HTTPS sessions use an invalid merge query

This patch also passes tests and does

• (sid = SESSION_ID) over HTTP,
• (ssid = SESSION_ID) over HTTPS if double session cookies are not in effect,
• (sid = INSECURE_SESSION_ID AND ssid = SESSION_ID) over HTTPS if double session cookies are in effect

double cookies mean that both a secure session cookie and an insecure session cookie is present and the variable https is on too.

Also it finally allows (sid,ssid) as the primary key. This makes me feel warm and fuzzy.

There can be fun spinoffs from this patch because a) there was never a test for NULL ssid. Surely we need to do that? b) why ->condition does not do the right thing for ->condition('foo', NULL)? Edit: #813540: Comparisons involving NULL must never return true

#6: 813492-session-remix.patch queued for re-testing.

subscribe

MySQL does not allow NULLs in any of the fields of the compound key (boo) but oh well, empty string works too -- it wont be a problem as only (sid,ssid) needs to be unique neither sid nor ssid is mandated to be unique so they do not really need to be NULL.

Damien's problem, I let him either explain better or fix it.
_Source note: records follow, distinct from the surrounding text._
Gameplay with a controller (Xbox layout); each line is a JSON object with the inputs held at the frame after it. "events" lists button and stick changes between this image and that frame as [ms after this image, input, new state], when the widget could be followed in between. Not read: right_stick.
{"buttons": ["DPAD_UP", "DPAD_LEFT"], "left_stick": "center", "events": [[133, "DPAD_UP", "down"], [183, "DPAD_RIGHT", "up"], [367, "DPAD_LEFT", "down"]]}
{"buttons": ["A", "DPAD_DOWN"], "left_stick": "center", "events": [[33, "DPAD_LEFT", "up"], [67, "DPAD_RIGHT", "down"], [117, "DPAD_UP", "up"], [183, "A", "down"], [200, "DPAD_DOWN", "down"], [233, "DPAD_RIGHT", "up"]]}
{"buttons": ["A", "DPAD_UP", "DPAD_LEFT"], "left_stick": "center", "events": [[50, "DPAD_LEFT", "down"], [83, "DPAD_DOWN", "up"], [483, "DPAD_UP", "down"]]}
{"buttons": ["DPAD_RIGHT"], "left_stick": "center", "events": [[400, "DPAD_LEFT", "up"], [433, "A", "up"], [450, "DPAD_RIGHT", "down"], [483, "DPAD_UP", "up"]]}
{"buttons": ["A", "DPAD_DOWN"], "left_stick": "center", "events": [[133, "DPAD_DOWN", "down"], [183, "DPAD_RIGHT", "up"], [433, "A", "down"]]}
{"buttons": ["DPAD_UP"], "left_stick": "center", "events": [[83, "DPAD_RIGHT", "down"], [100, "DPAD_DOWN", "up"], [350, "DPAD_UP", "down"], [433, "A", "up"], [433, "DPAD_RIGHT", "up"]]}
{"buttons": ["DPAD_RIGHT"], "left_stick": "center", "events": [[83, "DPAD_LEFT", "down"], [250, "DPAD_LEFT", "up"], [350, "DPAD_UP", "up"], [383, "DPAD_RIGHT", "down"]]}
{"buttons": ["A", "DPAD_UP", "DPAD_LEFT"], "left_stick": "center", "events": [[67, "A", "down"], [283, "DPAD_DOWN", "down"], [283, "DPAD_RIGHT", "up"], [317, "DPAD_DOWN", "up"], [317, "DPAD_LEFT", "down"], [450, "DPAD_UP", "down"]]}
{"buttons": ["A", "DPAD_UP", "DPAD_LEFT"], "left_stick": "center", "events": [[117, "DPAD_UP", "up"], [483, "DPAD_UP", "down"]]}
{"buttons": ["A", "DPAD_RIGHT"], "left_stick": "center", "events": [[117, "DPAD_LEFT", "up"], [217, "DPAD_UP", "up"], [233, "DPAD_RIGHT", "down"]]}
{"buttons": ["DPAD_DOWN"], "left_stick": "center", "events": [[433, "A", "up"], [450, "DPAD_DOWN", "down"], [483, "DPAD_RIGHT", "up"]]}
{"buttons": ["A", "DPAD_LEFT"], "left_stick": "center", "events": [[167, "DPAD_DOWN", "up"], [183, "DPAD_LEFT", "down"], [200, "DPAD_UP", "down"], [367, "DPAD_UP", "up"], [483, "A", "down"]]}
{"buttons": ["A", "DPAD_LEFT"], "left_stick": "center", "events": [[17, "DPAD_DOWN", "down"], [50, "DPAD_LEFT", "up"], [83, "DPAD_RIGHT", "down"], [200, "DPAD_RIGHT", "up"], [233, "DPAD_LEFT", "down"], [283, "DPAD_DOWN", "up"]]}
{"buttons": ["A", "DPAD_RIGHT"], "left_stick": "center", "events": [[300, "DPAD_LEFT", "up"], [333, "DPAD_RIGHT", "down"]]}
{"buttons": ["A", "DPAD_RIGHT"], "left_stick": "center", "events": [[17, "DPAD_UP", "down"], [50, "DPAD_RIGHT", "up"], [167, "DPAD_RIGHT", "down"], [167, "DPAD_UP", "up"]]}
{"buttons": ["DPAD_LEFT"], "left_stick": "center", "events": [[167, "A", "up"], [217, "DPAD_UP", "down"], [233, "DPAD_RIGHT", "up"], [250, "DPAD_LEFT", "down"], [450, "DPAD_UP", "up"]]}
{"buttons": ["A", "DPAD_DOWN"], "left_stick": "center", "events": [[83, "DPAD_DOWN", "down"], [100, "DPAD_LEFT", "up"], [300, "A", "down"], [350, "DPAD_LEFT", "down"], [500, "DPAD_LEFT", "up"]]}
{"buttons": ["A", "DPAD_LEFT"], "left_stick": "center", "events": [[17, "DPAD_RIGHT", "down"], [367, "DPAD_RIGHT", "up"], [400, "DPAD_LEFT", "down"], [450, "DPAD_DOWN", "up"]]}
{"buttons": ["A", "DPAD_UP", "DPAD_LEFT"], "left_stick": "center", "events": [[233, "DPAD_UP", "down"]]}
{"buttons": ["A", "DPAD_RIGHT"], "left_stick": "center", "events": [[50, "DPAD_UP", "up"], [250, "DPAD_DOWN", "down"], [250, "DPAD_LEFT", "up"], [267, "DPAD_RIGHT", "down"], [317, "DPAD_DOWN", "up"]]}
I don't get it.

Minus debug

I found this in my IRC log and while I could not ask Damien permission to post I can't imagine what I would breach by doing this so "what needs to be tested is: put something in the session as HTTP, login as HTTPS, verify that the session has been carried over, get back to the original anonymous cookie, verify that this session is now inactive". I will write that test.

Keeping up w HEAD

Now, now.

Committed to CVS HEAD. I'm moving this to head to head.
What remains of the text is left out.